Cette notice biographique doit être considérée comme un document provisoire fondé sur les archives et témoignages connus à ce jour. Vous êtes invité à corriger les erreurs qui auraient pu s’y glisser et/ou à la compléter avec les informations dont vous disposez (en indiquant vos sources).

En hommage à Roger Arnould (1914-1994), Résistant, rescapé de Buchenwald, documentaliste de la Fédération Nationale des Déportés et Internés Résistants et Patriotes (FNDIRP) qui a initié les recherches sur le convoi du 6 juillet 1942.

[1] Gentilly : jusqu’à la loi du 10 juillet 1964, cette commune fait partie du département de la Seine, qui inclut Paris et de nombreuses villes de la “petite couronne”, dont la “ceinture rouge” des municipalités dirigées par des maires communistes (transfert administratif effectif en janvier 1968).

[2] La rue Robine : Le 26 octobre 1944, le Comité local de Libération nationale décide « en hommage aux martyrs de la Résistance, de donner leurs noms à des rues de la commune ». C’est ainsi que la rue Robine est devenue la rue René-Anjolvy, résistant communiste de Gentilly, arrêté le 3 septembre 1941 par la police française lors d’une distribution de tracts aux portes des usines Renault à Boulogne-Billancourt et fusillé comme otage par l’occupant le 20 septembre 1941.

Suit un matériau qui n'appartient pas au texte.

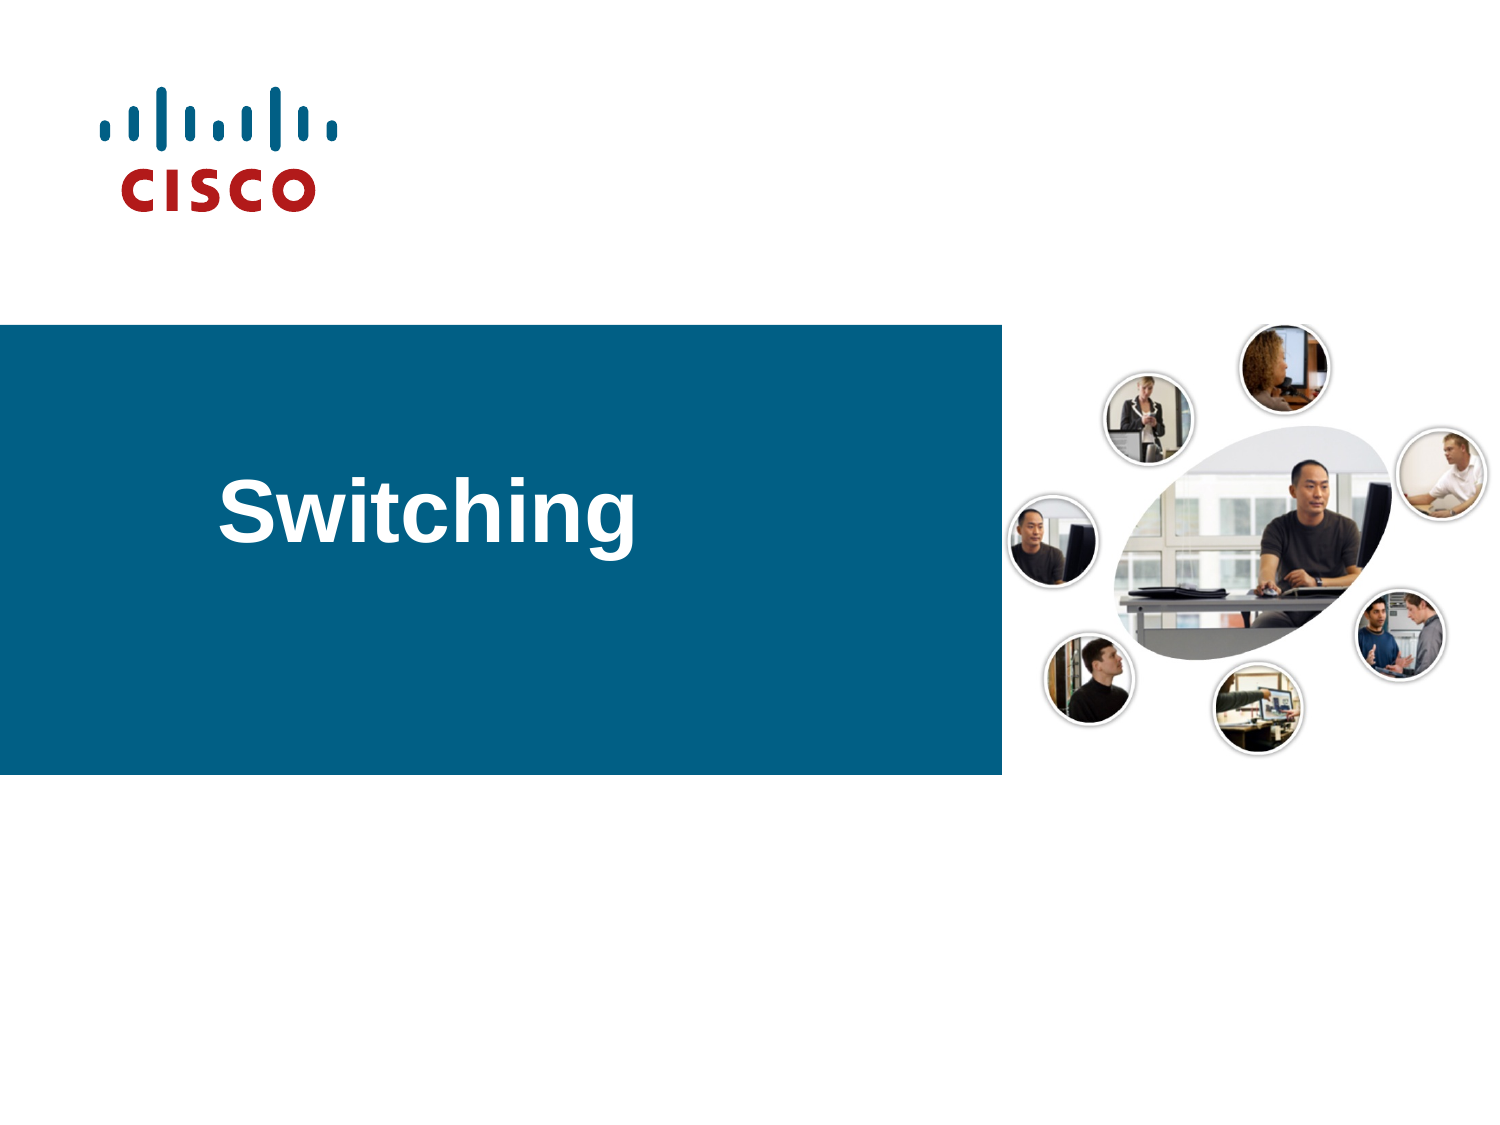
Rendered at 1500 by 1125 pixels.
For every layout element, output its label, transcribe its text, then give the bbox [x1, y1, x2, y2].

[3] Différence de date de décès avec celle inscrite au Journal Officiel : Dans les années qui ont suivi la guerre, devant l’impossibilité d’obtenir des dates précises de décès des déportés, mais soucieux d’établir lesdocuments administratifs nécessaires pour le versement des pensions aux familles, les services français d’état civil – s’appuyant sur le ministère des Anciens combattants qui avait collecté le témoignage approximatif des rescapés – ont très souvent fixé des dates fictives : le 1er, le 15, le 30, le 31 du mois, voire le jour (et le lieu !) du départ.

Concernant Paul Brun, c’est le mois de mars 1943 qui a été retenu pour certifier son décès.

La parution au J.O. rendant ces dates officielles, certaines ont quelquefois été gravées sur les monuments aux morts.